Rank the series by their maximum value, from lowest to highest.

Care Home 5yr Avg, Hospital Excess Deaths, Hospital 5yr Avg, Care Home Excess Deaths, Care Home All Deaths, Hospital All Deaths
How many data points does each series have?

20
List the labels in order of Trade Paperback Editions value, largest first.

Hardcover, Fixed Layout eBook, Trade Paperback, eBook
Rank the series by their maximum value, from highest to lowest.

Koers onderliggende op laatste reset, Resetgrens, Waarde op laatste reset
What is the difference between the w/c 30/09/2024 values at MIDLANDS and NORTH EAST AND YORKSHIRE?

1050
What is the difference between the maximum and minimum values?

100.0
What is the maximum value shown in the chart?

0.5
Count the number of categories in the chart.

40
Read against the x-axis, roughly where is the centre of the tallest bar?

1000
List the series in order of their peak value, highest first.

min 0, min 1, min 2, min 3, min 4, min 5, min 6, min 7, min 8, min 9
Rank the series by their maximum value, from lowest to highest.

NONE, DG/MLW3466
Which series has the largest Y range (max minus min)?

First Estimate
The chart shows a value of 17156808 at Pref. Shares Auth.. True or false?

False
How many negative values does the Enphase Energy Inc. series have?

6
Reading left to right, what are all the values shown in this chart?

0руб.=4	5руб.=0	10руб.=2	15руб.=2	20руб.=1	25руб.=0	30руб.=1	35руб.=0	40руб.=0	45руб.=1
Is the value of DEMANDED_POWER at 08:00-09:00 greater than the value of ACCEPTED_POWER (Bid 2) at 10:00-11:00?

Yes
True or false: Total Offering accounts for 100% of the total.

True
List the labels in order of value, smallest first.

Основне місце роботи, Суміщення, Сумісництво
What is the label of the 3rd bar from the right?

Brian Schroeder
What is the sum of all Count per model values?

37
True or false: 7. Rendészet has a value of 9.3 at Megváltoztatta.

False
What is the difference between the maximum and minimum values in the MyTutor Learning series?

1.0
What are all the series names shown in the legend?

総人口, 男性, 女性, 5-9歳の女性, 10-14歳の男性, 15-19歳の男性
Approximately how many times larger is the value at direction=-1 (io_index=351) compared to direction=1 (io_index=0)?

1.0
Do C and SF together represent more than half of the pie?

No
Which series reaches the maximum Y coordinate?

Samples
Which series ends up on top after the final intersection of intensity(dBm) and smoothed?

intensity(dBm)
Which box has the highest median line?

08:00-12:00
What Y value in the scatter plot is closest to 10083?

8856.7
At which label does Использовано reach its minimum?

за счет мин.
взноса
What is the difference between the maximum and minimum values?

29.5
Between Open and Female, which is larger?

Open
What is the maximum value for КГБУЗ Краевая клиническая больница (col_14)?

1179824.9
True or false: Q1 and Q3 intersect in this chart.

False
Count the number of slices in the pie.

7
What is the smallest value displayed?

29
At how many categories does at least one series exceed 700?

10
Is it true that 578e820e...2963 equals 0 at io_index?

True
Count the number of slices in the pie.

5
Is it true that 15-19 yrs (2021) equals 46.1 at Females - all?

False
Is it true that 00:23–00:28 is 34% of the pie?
****************
> What to do: Please reproduce all of the rows above verbatim, in their original order.

> Finished task:
Rank the series by their maximum value, from lowest to highest.

Care Home 5yr Avg, Hospital Excess Deaths, Hospital 5yr Avg, Care Home Excess Deaths, Care Home All Deaths, Hospital All Deaths
How many data points does each series have?

20
List the labels in order of Trade Paperback Editions value, largest first.

Hardcover, Fixed Layout eBook, Trade Paperback, eBook
Rank the series by their maximum value, from highest to lowest.

Koers onderliggende op laatste reset, Resetgrens, Waarde op laatste reset
What is the difference between the w/c 30/09/2024 values at MIDLANDS and NORTH EAST AND YORKSHIRE?

1050
What is the difference between the maximum and minimum values?

100.0
What is the maximum value shown in the chart?

0.5
Count the number of categories in the chart.

40
Read against the x-axis, roughly where is the centre of the tallest bar?

1000
List the series in order of their peak value, highest first.

min 0, min 1, min 2, min 3, min 4, min 5, min 6, min 7, min 8, min 9
Rank the series by their maximum value, from lowest to highest.

NONE, DG/MLW3466
Which series has the largest Y range (max minus min)?

First Estimate
The chart shows a value of 17156808 at Pref. Shares Auth.. True or false?

False
How many negative values does the Enphase Energy Inc. series have?

6
Reading left to right, what are all the values shown in this chart?

0руб.=4	5руб.=0	10руб.=2	15руб.=2	20руб.=1	25руб.=0	30руб.=1	35руб.=0	40руб.=0	45руб.=1
Is the value of DEMANDED_POWER at 08:00-09:00 greater than the value of ACCEPTED_POWER (Bid 2) at 10:00-11:00?

Yes
True or false: Total Offering accounts for 100% of the total.

True
List the labels in order of value, smallest first.

Основне місце роботи, Суміщення, Сумісництво
What is the label of the 3rd bar from the right?

Brian Schroeder
What is the sum of all Count per model values?

37
True or false: 7. Rendészet has a value of 9.3 at Megváltoztatta.

False
What is the difference between the maximum and minimum values in the MyTutor Learning series?

1.0
What are all the series names shown in the legend?

総人口, 男性, 女性, 5-9歳の女性, 10-14歳の男性, 15-19歳の男性
Approximately how many times larger is the value at direction=-1 (io_index=351) compared to direction=1 (io_index=0)?

1.0
Do C and SF together represent more than half of the pie?

No
Which series reaches the maximum Y coordinate?

Samples
Which series ends up on top after the final intersection of intensity(dBm) and smoothed?

intensity(dBm)
Which box has the highest median line?

08:00-12:00
What Y value in the scatter plot is closest to 10083?

8856.7
At which label does Использовано reach its minimum?

за счет мин.
взноса
What is the difference between the maximum and minimum values?

29.5
Between Open and Female, which is larger?

Open
What is the maximum value for КГБУЗ Краевая клиническая больница (col_14)?

1179824.9
True or false: Q1 and Q3 intersect in this chart.

False
Count the number of slices in the pie.

7
What is the smallest value displayed?

29
At how many categories does at least one series exceed 700?

10
Is it true that 578e820e...2963 equals 0 at io_index?

True
Count the number of slices in the pie.

5
Is it true that 15-19 yrs (2021) equals 46.1 at Females - all?

False
Is it true that 00:23–00:28 is 34% of the pie?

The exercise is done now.